Dogs Mimic Each Other’s Expressions, Too
The behavioral findings hint that dogs, like humans, might be capable of their own form of empathy
This week, millions of people around the world will no doubt experience rapid mimicry—an involuntary, split-second mirroring of another person’s facial expressions—as they exchange smiles over gifts, good meals and holiday traditions. This phenomenon, observed in humans and many other primates, is considered a basic building block of our ability to feel empathy.
“When your companion or friend smiles, you don’t know why exactly, but you immediately react with the same smile to him or her,” says Elisabetta Palagi, an evolutionary biologist at the University of Pisa in Italy.
“It’s an extremely important phenomenon, because through this mimicry you can feel the same emotion as the other person.”
Now Palagi and her colleagues have found that it’s not just humans and our close relatives who experience these empathy-building benefits. For the first time, they have demonstrated that dogs use rapid mimicry with other dogs to reinforce social bonds and get on the same playful wavelength.
The findings don’t come as too much of a surprise to Palagi, because dogs are socially savvy in a number of other ways. For example, they share more food and show higher degrees of social behavior with dogs they are already friends with than ones that are strangers. In addition, dogs can read the facial expressions of their owners, and they get a burst of oxytocin, a hormone associated with social bonding, simply by gazing into their owner’s eyes.
To see if dogs also engage in rapid mimicry, Palagi and her colleagues first identified typical play behaviors—the doggie versions of smiles and beams. One is the “relaxed open-mouth,” a canine grin, and another is the “play bow,” a stance romping pooches often assume that involves the front legs angled down, the back legs up and the tail wagging.
For days the researches headed to a park in Palermo where the owners of 49 purebreds and mutts volunteered their pets to take part in the experiment. Palagi asked the owners to let their dogs play freely while she and her colleagues videotaped the interactions. In total, they collected 50 hours of recordings that included some 200 play sessions.
They analyzed the footage frame-by-frame to see which dogs engaged in play, scoring rapid mimicry on the basis of whether the second dog emulated the first within one second of spotting the relaxed open-mouth or the play bow.

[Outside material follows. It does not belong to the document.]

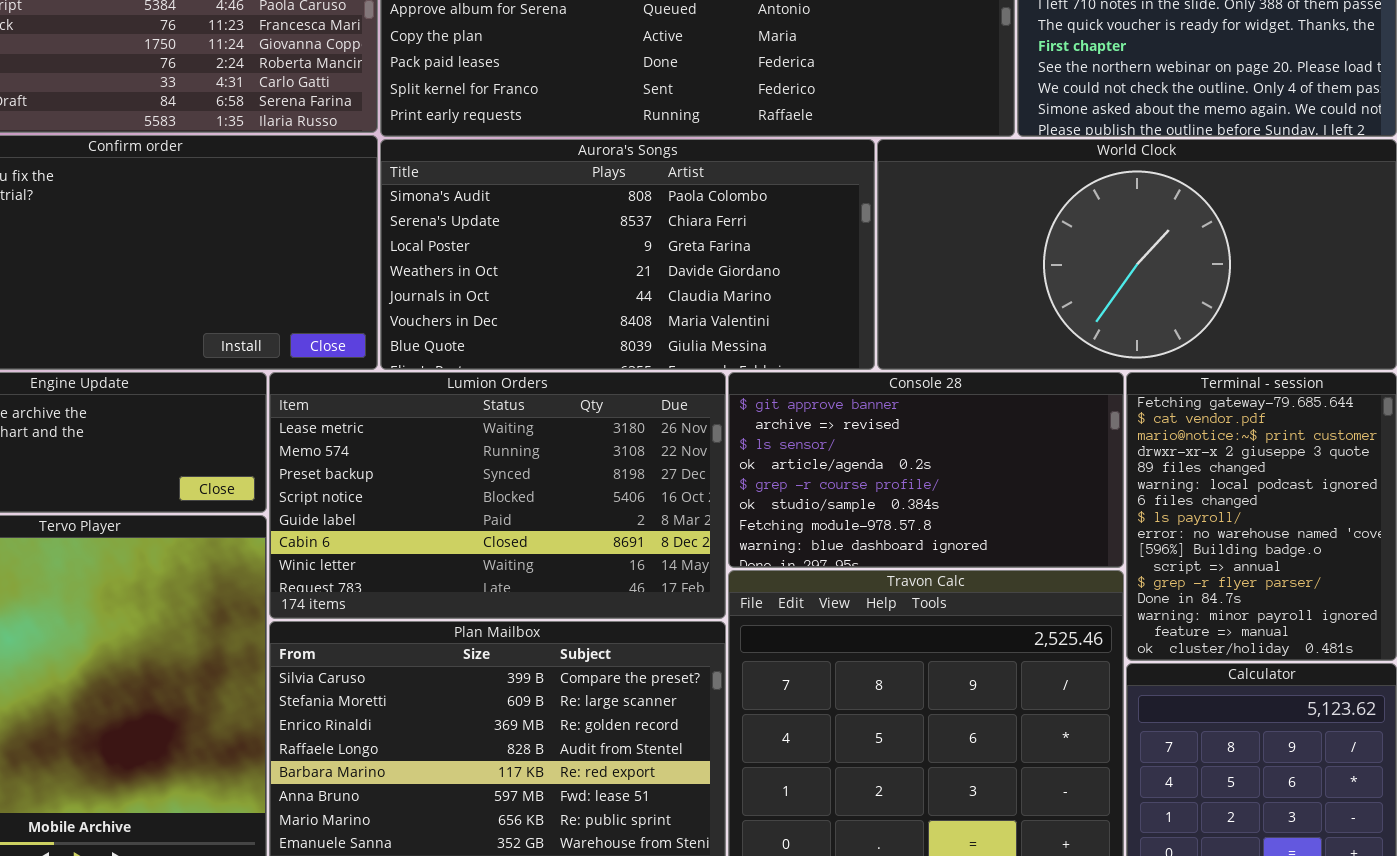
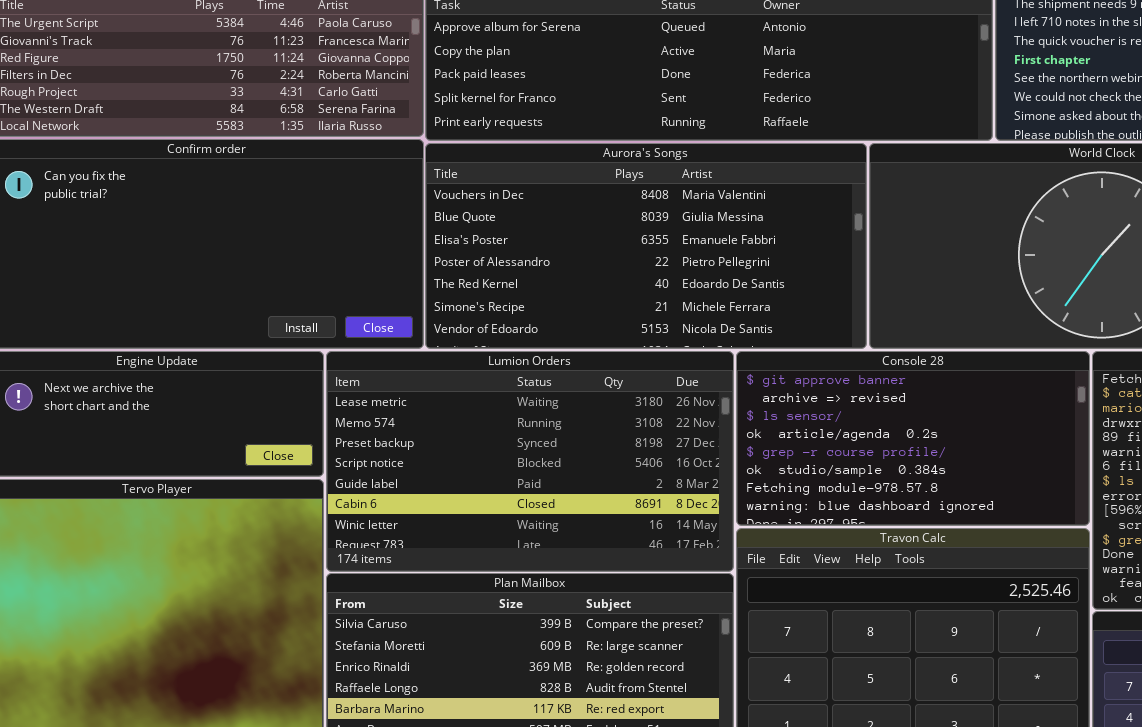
Aurora's Songs: [380,139,875,370] -> [425,143,867,349], scrolled down 5 rows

As the researchers report this week in Royal Society Open Science, not only did dogs engage in rapid mimicry, but the behavioral phenomenon was also associated with play sessions that lasted longer than encounters that didn’t contain any mimicry.
Dogs that were already friends—as confirmed by their owners—also engaged in more mimicry than dogs that were mere acquaintances, while dogs that were acquaintances engaged in more mimicry than ones that were meeting for the first time.
“We found a gradient of rapid social mimicry according to the familiarity of dogs,” Palagi says. “Like humans, dogs are affected more by their friends.”
“This is a well thought-out paper that is superbly executed and consequently provides very compelling data,” says Sergio Pellis, a professor of neuroscience at the University of Lethbridge in Canada. “The authors demonstrate both rapid mimicry and emotional contagion in a non-primate mammal—the dog—thus laying out the possibility that this trait may be widespread among mammals, and maybe other animals as well.”
The findings hint that dogs may be able to experience some form of empathy, but more studies will be needed to explore that hypothesis. The researchers also hope to perform a similar study in wolves so they can investigate whether mimicry is a phenomenon found generally in canines, or if it developed particularly in dogs as part of the domestication process.
Finally, Palagi thinks that the work could lead to a way to evaluate a dog’s psychological health.
“Facial and emotional contagion are strongly impaired when human subjects are suffering from certain psychological disorders,” she says. “We hope our findings can be useful for dog rehabilitators in the future.”